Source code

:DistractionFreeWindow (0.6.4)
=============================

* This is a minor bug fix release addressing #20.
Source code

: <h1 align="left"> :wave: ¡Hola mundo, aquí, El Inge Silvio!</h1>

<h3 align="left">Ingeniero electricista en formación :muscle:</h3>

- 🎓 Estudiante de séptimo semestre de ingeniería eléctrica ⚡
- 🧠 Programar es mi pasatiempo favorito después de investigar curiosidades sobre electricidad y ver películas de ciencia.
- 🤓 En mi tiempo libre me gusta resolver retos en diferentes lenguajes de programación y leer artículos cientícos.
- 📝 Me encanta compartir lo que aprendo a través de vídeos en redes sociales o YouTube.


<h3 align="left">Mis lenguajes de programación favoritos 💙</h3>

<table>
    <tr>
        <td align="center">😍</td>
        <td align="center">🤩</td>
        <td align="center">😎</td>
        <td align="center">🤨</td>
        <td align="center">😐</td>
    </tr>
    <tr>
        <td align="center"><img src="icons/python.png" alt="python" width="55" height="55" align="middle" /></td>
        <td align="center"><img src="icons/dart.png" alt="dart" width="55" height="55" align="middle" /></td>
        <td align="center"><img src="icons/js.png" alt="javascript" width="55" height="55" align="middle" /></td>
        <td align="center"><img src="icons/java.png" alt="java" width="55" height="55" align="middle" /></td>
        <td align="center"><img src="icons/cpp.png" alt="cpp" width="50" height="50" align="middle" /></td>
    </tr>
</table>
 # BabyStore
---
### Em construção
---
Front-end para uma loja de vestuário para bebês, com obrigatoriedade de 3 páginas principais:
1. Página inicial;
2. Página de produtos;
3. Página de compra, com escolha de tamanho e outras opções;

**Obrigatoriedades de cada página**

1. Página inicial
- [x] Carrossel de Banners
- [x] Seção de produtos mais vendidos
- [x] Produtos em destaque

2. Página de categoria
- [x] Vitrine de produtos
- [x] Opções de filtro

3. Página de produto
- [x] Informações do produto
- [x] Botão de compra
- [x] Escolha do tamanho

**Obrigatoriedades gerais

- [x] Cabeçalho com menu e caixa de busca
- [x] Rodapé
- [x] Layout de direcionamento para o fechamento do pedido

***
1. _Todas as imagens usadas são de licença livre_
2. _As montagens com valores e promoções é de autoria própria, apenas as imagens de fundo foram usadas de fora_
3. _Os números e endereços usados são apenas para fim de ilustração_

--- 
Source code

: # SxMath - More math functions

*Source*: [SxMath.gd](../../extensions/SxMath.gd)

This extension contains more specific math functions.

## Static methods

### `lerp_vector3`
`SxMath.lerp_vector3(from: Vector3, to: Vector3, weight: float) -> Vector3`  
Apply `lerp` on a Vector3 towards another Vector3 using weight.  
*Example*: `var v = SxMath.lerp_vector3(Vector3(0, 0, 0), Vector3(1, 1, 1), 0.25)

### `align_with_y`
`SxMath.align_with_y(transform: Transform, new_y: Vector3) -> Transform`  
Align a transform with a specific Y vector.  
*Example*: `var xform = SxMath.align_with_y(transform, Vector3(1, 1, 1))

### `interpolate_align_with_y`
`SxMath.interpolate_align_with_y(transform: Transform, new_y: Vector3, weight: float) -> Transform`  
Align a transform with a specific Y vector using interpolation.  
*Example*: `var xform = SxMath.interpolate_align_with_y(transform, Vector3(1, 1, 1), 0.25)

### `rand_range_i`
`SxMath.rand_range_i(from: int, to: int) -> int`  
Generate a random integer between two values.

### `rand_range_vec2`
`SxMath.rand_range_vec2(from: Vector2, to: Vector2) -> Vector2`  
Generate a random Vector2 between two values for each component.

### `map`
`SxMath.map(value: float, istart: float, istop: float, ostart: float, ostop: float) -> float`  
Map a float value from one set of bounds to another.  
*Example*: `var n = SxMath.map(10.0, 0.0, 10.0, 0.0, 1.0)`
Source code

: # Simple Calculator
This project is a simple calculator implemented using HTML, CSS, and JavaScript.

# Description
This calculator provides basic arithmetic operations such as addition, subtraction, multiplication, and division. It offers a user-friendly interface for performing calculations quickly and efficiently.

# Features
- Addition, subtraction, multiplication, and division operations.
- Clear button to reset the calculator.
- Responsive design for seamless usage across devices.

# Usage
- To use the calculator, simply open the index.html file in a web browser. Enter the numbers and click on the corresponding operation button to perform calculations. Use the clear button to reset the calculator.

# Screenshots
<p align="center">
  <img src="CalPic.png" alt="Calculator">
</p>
•••
WORK INSTRUCTIONS:
Among the lines of the listing above, which ones hold "tamanho"? Copy them.

FINISHED EXERCISE:
3. Página de compra, com escolha de tamanho e outras opções;
- [x] Escolha do tamanho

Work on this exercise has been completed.